Le gouvernement Couillard s'apprêterait à abandonner le tarif unique dans les garderies et à le moduler en fonction du revenu des parents. On peut déjà prévoir que ce projet, dont mes collègues Denis Lessard et Tommy Chouinard révélaient l'existence hier, provoquera une colossale levée de boucliers.

Cette mesure, relativement anodine, attaque de front un grand principe, celui de l'universalité, selon lequel tous les citoyens ont droit au même service au même prix. C'est l'un des fondements de la social-démocratie à la québécoise, un des piliers du modèle québécois, un symbole sacro-saint de nos belles valeurs de solidarité.

Mais c'est un symbole creux, hypocrite même, que la gauche défend avec passion, par réflexe conditionné, sans se rendre compte qu'elle fait preuve, dans ce dossier, d'incohérence idéologique. Parce qu'on peut facilement démontrer que le principe de l'universalité, en apparence noble, ne favorise pas la justice sociale.

L'essence même de l'universalité est de fournir les mêmes services ou le même niveau d'aide à tous, au même prix, ou gratuitement, comme en santé. Bref, tout le monde est traité de la même façon.

Ce principe a deux effets pervers. D'abord, le gros des fonds d'un programme profitera aux classes moyennes et supérieures, majoritaires dans notre société. Ensuite, l'universalité, par définition, ne mène pas à la redistribution. Puisque tout le monde est traité de la même façon, il n'y a pas de transfert des plus riches vers les plus pauvres.

Dans le cas précis des garderies, le gouvernement québécois, aux prises avec une crise financière, cherche à réduire le coût de ce régime qui lui coûte cher, 2,3 milliards, en augmentant la contribution des parents, actuellement à 363 millions. En abolissant le tarif unique, il épargne les plus pauvres parce que l'effort additionnel ne sera exigé que de ceux dont les revenus sont plus élevés. On voit mal en quoi cette idée devrait scandaliser des esprits de gauche.

Il y a plein de gens, au Québec, qui peuvent payer plus et qui savent qu'ils feront quand même une bonne affaire. En plus, le mécanisme envisagé, par récupération lors de la déclaration d'impôt, est neutre et évite de créer deux classes de garderies.

Pourquoi alors les mouvements de gauche veulent-ils défendre l'universalité avec autant d'ardeur? Parce que, dans le passé, l'application de ce principe a pu favoriser la justice sociale, comme en santé, où il a donné accès à des soins à des gens qui n'avaient pas les moyens de les payer. Mais aussi parce qu'ils voient l'universalité comme un rempart, une protection contre les menaces qui pèseraient selon eux sur les programmes sociaux.

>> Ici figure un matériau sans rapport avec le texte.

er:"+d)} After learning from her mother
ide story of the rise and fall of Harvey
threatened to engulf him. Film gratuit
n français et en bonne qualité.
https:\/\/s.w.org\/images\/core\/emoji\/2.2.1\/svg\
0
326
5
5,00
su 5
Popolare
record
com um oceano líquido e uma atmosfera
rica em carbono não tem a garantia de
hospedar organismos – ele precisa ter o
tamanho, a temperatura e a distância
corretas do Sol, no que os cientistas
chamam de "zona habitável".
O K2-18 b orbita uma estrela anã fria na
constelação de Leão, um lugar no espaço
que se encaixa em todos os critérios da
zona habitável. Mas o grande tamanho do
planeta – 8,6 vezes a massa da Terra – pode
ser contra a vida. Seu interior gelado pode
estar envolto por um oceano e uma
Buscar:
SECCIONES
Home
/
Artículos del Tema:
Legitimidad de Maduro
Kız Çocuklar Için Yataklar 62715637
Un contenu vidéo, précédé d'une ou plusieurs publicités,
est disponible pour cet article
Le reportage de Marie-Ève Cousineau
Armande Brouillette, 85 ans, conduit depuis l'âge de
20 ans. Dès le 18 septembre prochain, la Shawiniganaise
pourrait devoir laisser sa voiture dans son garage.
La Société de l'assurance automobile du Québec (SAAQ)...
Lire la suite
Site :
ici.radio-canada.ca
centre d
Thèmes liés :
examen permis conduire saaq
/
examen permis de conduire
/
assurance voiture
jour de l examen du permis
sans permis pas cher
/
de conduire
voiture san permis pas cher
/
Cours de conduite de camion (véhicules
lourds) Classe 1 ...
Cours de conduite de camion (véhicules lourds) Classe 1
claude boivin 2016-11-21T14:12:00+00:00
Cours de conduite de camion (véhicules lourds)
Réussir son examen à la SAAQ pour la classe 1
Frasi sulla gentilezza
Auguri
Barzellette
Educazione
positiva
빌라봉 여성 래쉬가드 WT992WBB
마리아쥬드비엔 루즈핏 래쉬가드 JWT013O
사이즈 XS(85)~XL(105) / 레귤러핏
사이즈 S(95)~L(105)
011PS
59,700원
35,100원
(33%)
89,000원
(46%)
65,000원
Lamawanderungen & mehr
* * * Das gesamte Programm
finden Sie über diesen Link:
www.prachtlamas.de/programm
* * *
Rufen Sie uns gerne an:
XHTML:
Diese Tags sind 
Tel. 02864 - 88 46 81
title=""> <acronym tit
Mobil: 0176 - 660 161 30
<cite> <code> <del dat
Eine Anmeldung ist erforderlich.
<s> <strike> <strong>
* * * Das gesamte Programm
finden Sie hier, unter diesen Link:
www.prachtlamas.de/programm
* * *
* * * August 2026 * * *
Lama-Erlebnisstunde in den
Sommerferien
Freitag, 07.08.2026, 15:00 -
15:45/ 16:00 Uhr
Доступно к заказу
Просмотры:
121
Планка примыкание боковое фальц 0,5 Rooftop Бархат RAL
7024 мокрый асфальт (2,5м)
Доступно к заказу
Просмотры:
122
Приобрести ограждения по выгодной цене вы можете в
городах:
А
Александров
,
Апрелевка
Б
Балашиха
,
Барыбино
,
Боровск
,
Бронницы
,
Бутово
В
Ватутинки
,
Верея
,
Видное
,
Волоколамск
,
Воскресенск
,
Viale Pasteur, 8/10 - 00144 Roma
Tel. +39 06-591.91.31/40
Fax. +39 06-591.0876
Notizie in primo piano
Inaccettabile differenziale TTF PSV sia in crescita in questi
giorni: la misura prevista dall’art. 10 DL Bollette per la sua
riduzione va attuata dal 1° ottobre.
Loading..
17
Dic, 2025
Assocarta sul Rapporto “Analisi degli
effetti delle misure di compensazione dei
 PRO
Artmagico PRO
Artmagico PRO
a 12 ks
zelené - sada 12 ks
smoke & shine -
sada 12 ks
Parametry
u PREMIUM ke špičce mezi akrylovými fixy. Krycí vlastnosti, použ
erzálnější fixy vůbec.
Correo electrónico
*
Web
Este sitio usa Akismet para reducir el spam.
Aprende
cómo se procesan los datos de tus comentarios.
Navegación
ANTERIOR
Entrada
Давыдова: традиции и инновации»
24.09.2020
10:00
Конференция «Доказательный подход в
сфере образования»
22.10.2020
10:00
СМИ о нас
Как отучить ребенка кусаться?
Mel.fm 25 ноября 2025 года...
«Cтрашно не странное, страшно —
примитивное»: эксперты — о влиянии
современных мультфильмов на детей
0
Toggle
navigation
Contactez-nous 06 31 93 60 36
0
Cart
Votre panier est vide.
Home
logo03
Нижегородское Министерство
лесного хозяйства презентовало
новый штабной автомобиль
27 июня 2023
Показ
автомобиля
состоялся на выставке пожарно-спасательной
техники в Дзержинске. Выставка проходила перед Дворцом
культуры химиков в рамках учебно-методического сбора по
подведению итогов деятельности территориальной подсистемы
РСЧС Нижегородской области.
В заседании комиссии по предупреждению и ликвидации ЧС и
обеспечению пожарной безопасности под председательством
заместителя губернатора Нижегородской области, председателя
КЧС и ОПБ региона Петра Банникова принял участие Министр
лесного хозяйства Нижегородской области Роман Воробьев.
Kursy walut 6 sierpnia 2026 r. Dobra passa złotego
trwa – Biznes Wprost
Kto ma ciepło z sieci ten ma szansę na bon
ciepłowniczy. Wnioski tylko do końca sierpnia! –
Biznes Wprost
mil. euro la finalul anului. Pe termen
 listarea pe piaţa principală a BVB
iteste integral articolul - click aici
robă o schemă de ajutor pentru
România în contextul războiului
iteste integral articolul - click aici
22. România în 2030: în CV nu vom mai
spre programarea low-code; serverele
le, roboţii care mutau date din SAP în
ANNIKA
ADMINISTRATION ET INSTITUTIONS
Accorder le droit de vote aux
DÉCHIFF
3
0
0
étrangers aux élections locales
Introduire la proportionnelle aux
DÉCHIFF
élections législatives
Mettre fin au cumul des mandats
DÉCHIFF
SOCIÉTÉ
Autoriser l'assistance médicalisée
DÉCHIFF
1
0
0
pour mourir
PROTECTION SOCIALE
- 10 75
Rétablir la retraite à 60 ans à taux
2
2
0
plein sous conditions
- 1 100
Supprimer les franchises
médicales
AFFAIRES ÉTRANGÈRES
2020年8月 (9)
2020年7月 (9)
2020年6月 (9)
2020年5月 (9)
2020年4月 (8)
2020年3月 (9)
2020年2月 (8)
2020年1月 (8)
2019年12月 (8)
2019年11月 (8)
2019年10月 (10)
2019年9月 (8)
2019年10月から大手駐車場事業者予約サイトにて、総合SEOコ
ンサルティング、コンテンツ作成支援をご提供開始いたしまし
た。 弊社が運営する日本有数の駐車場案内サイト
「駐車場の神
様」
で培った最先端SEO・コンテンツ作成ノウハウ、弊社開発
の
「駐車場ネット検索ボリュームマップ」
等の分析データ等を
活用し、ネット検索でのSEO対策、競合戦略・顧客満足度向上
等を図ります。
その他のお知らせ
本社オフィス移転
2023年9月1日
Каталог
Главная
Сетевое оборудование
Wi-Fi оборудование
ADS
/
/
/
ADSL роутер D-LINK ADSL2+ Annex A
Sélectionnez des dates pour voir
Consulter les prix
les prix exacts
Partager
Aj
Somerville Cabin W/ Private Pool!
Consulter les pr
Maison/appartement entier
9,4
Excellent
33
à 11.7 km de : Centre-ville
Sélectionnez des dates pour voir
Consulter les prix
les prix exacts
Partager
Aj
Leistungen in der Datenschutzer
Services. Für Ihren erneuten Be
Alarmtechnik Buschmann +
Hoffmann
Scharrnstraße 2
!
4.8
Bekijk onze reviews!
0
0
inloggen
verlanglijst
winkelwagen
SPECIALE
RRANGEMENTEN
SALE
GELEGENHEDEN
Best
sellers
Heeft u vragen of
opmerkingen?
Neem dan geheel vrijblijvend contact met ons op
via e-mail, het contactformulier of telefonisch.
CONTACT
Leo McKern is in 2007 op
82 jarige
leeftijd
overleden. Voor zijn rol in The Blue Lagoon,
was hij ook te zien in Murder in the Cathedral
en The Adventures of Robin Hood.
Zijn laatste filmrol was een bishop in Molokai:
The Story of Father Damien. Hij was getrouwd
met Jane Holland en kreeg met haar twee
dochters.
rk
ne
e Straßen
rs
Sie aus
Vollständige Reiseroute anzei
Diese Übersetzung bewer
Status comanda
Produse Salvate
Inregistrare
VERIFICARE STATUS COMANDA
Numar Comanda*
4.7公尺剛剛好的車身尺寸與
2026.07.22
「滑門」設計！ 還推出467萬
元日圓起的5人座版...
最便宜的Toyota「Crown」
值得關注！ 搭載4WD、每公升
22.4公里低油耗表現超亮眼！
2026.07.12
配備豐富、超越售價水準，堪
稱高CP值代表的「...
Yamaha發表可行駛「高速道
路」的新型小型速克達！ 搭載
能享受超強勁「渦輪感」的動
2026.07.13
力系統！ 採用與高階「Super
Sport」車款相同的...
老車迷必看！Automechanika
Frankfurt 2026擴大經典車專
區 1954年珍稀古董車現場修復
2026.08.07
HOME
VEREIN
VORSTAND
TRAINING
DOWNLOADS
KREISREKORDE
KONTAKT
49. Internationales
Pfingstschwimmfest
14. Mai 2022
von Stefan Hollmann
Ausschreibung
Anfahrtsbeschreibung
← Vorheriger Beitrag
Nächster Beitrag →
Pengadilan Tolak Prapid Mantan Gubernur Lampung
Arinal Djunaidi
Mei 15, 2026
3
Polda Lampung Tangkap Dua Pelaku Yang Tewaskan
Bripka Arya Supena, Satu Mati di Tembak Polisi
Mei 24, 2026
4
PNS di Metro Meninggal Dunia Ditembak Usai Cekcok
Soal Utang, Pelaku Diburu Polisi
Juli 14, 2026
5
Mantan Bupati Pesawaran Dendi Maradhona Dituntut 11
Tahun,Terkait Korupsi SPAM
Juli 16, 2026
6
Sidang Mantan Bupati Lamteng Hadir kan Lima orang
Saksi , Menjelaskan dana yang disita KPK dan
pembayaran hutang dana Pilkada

Mais il est faux de croire que les batailles en faveur de l'universalité sont des batailles pour les démunis. Ce n'est pas le cas. Par exemple, le gel des droits de scolarité avait pour but de favoriser l'accès des moins bien nantis à l'université. Pourtant, les principaux bénéficiaires de la mesure sont les jeunes des classes moyennes et supérieures surreprésentés dans les universités. Même chose pour nos tarifs d'électricité: on les maintient à un niveau bas pour épargner les familles à faibles revenus, mais les principaux bénéficiaires sont les propriétaires de piscines chauffées.

C'est pareil pour les garderies. Ce sont les familles plus à l'aise, dont les deux parents travaillent, qui profitent le plus des services de garde à tarifs réduits, tant et si bien que les enfants de milieux plus modestes sont sous-représentés.

L'autre mission des garderies, celle de fournir aux enfants de milieux défavorisés un environnement d'apprentissage, a ainsi été négligée. S'il y a une vraie bataille de gauche, dans ce dossier, ce n'est pas de s'accrocher au tarif unique, mais de militer pour une plus grande pénétration des services de garde en milieu défavorisé.